Preoperative stress could delay the recovery of postoperative pain and has been reported to be a risk factor for chronic postsurgical pain. As stress could facilitate the proinflammatory activation of microglia, we hypothesized that these cells may play a vital role in the development of preoperative stress-induced pain chronification after surgery. Our experiments were conducted in a rat model that consists of a single prolonged stress (SPS) procedure and plantar incision. A previous SPS exposure induced anxiety-like behaviors, prolonged incision-induced mechanical allodynia, and potentiated the activation of spinal microglia. Based on the results from ex vivo experiments, spinal microglia isolated from SPS-exposed rats secreted more proinflammatory cytokines upon challenge with LPS. Our results also demonstrated that microglia played a more important role than astrocytes in the initiation of SPS-induced prolongation of postsurgical pain. We further explored the therapeutic potential of agonism of α7 nAChR, an emerging anti-inflammatory target, for SPS-induced prolongation of postsurgical pain. Multiple intrathecal (i.t.) injections of PHA-543613 (an α7 nAChR agonist) or PNU-120596 (a type II positive allosteric modulator) during the perioperative period shortened the duration of postsurgical pain after SPS and suppressed SPS-potentiated microglia activation, but their effects were abolished by pretreatment with methyllycaconitine (an α7 nAChR antagonist; i.t.). Based on the results from ex vivo experiments, the anti-inflammatory effects of PHA-543613 and PNU-120596 may have been achieved by the direct modulation of microglia. In conclusion, stress-induced priming of spinal microglia played a key role in the initiation of preoperative stress-induced prolongation of postsurgical pain, and PHA-543613 and PNU-120596 may be potential candidates for preventing pain chronification after surgery.

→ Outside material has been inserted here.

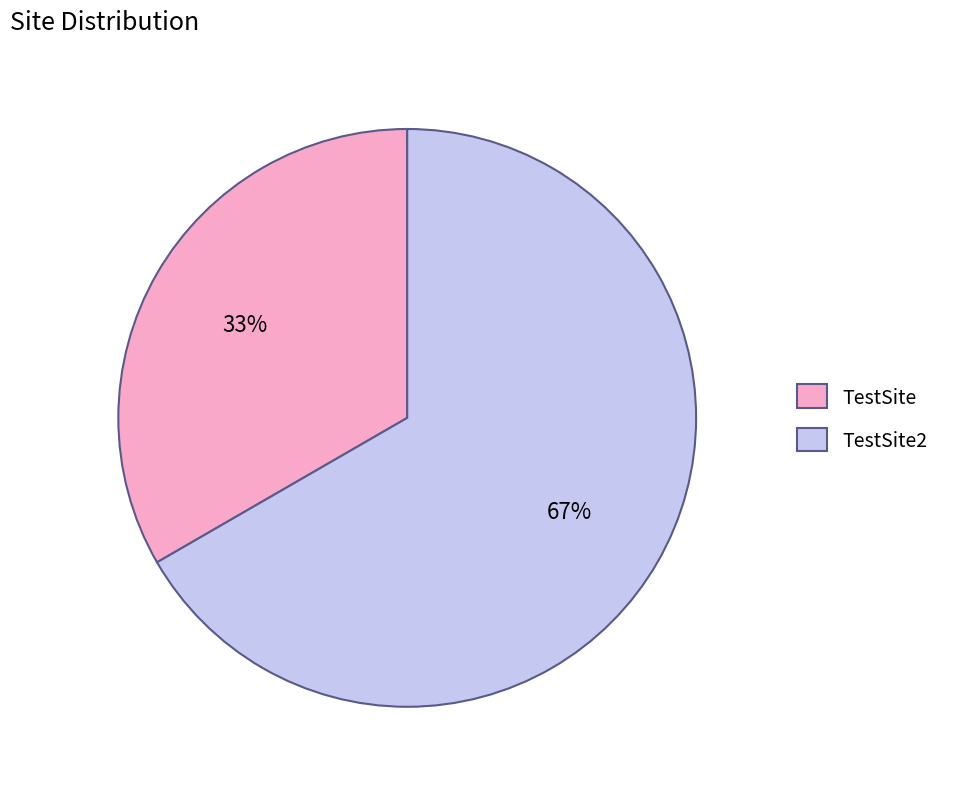

The TestSite2 slice represents 67% of the pie. True or false?

True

术前应激可延迟术后疼痛的恢复,并已被报道为慢性术后疼痛的危险因素。由于应激可以促进小胶质细胞的促炎激活,我们假设这些细胞可能在手术后术前应激诱导的疼痛慢性化发展中发挥重要作用。我们的实验在一个由单次延长应激(SPS)程序和足底切口组成的大鼠模型中进行。先前的 SPS 暴露引起焦虑样行为、延长切口引起的机械性痛觉过敏,并增强了脊髓小胶质细胞的激活。基于离体实验的结果,来自 SPS 暴露大鼠的脊髓小胶质细胞在受到 LPS 刺激时分泌更多的促炎细胞因子。我们的结果还表明,小胶质细胞在 SPS 诱导的术后疼痛延长的起始中比星形胶质细胞发挥更重要的作用。我们进一步探讨了激动 α7 nAChR(一种新兴的抗炎靶点)对 SPS 诱导的术后疼痛延长的治疗潜力。在围手术期多次鞘内(i.t.)注射 PHA-543613(α7 nAChR 激动剂)或 PNU-120596(II 型正变构调节剂)可缩短 SPS 后的术后疼痛持续时间,并抑制 SPS 增强的小胶质细胞激活,但这些作用在预先用甲基-1-乙酰基-6,7-二氢-5H-吡啶并[4,3-b]吲哚(α7 nAChR 拮抗剂;i.t.)预处理后被消除。基于离体实验的结果,PHA-543613 和 PNU-120596 的抗炎作用可能是通过直接调节小胶质细胞实现的。总之,脊髓小胶质细胞的应激诱导启动在术前应激诱导的术后疼痛延长的起始中发挥关键作用,PHA-543613 和 PNU-120596 可能是预防手术后疼痛慢性化的潜在候选药物。